By a GenomeWeb staff reporter

NEW YORK (GenomeWeb News) – Scientists at the Virginia Bioinformatics Institute (VBI) at Virginia Tech will use a $1.1 million grant from the National Science Foundation to develop systems biology tools that will enable plant biologists to study signal transduction pathways and plant adaptation.

The four-year grant will support efforts to develop the Beacon database, which enables plant researchers to construct and edit signaling pathways and to integrate current and future data on cellular organization across species.

The project should make it possible for researchers to use computational and statistical means to assess if the activity of one molecule causes a response in another, and to use the Beacon system to simulate particular environmental conditions and identify new connections in molecular networks.

The goal of many current studies of signaling pathways is to understand early responses in higher plants to environmental changes involving abiotic stress, drought, flooding, and changes in heat, cold, ozone, and salt. The larger aim of much of this research is to learn about how plants may respond to global climate change and to begin to take steps to mitigate its negative effects on crops for food and other uses.

"A crucial first step along the path to increasing world food security is a fundamental understanding of how plants respond to extreme changes in their environment," Ruth Grene, professor of plant pathology, physiology, and weed science, said in a statement.

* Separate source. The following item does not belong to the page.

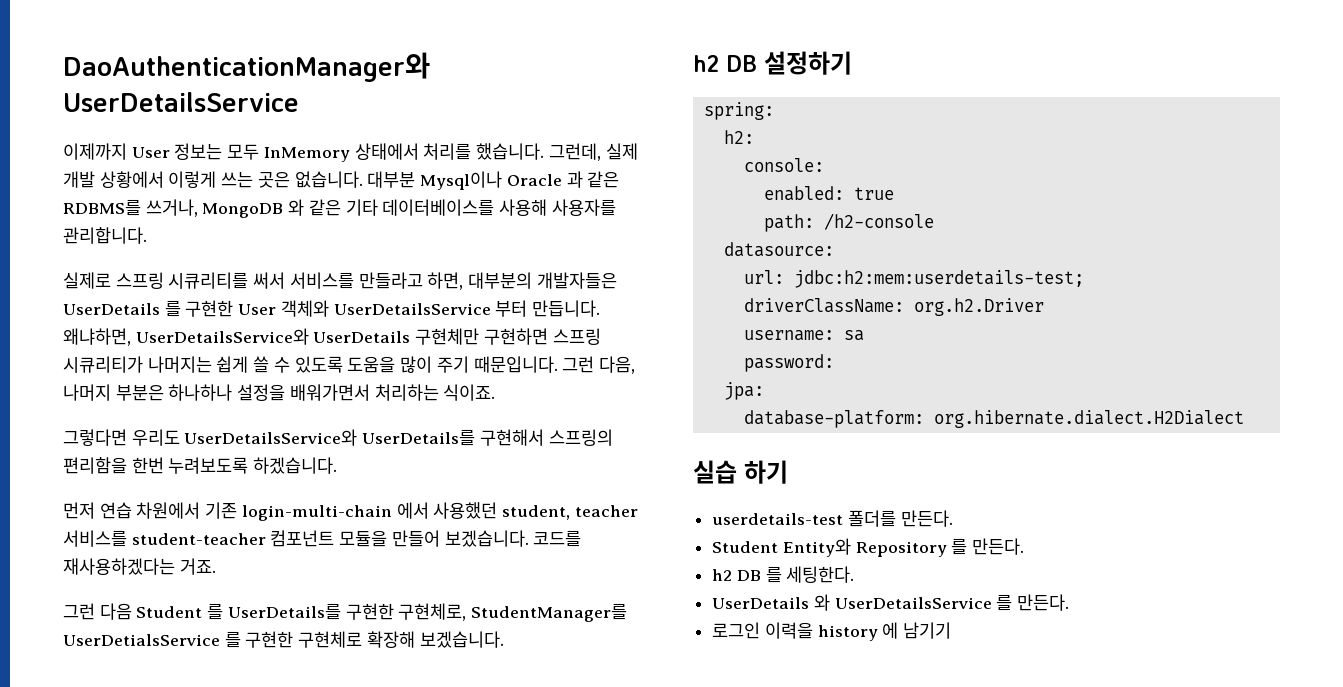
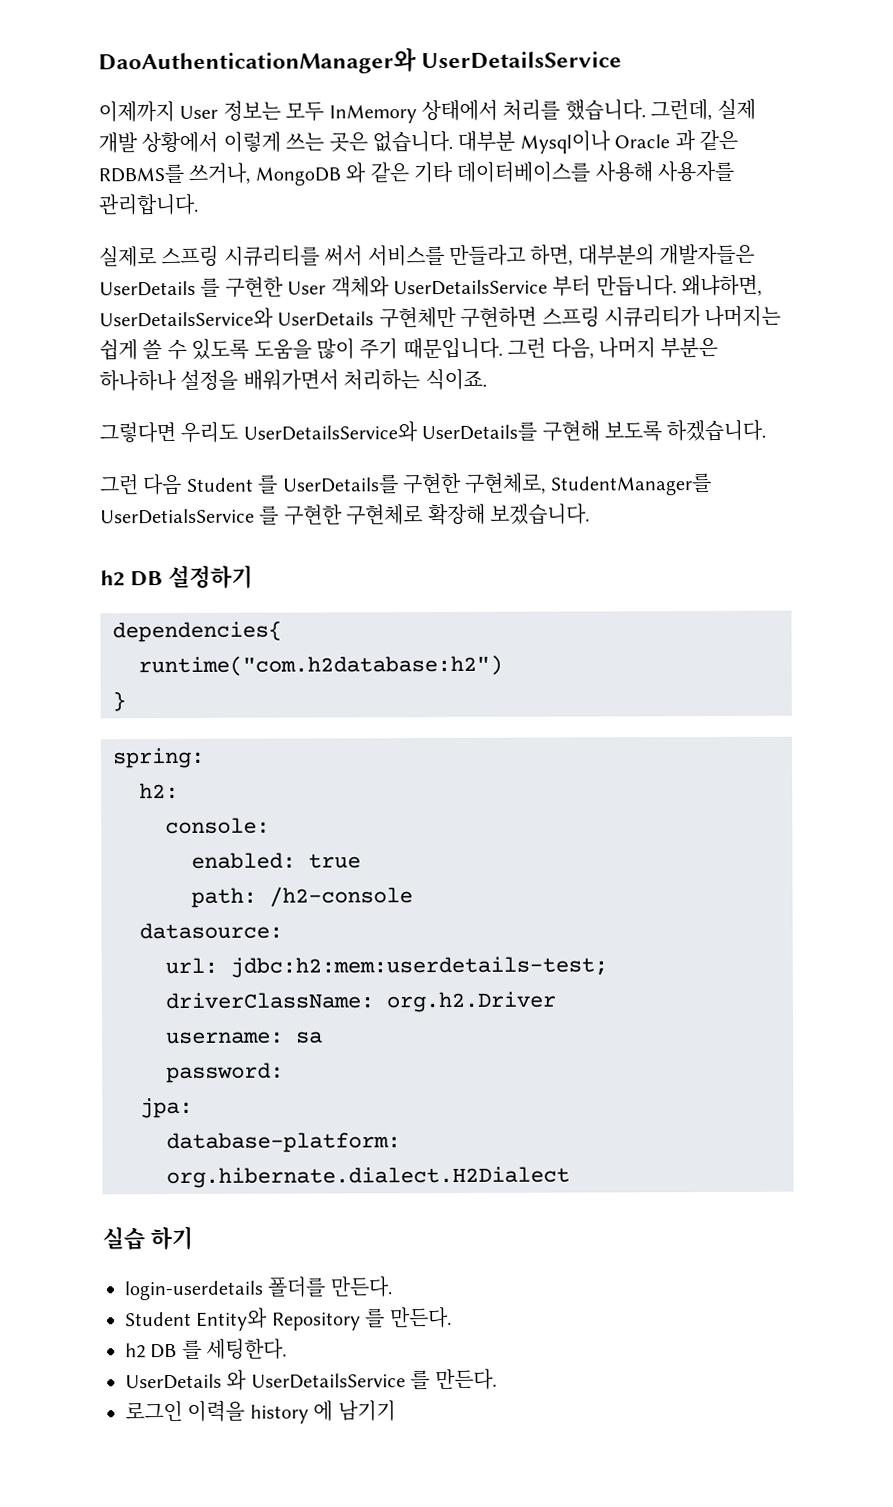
[479,429,613,446] [63,457,338,474] [63,502,638,521] [63,530,582,547] [63,558,216,575] 구현해서 스프링의 편리함을 한번 누려보도록 하겠습니다. // 먼저 연습 차원에서 기존 login-multi-chain 에서 사용했던 student, teacher 서비스를 student-teacher 컴포넌트 모듈을 만들어 보겠습니다. 코드를 재사용하겠다는 거죠. -> [541,419,767,442] 구현해 보도록 하겠습니다.
(852, 63) none -> [112,620,282,643] [138,654,503,677] [112,691,126,712] // dependencies{ // runtime("com.h2database:h2") // }
[712,513,844,525] userdetails-test -> [124,1280,264,1301] login-userdetails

"Much data, and some databases, have already accumulated, documenting plants' responses to their environments, but those resources remain scattered. There is a gap between biologists, whose expertise lies in the study of organisms' behavior, and computer scientists, with the necessary domain knowledge to unify existing data, and make them accessible for study and further development," Grene continued.

"This project builds upon the community-based, Beacon system to provide computational support for biologists' questions about signaling pathways, thereby empowering those plant biologists to curate and archive signaling pathways for abiotic stress responses in the Beacon database," explained Lenny Heath, a professor of computer science at Virginia Tech.

Virginia Tech said that it will hold a workshop in the fall of 2012 to bring together international experts on environmental stresses and plant signaling pathways.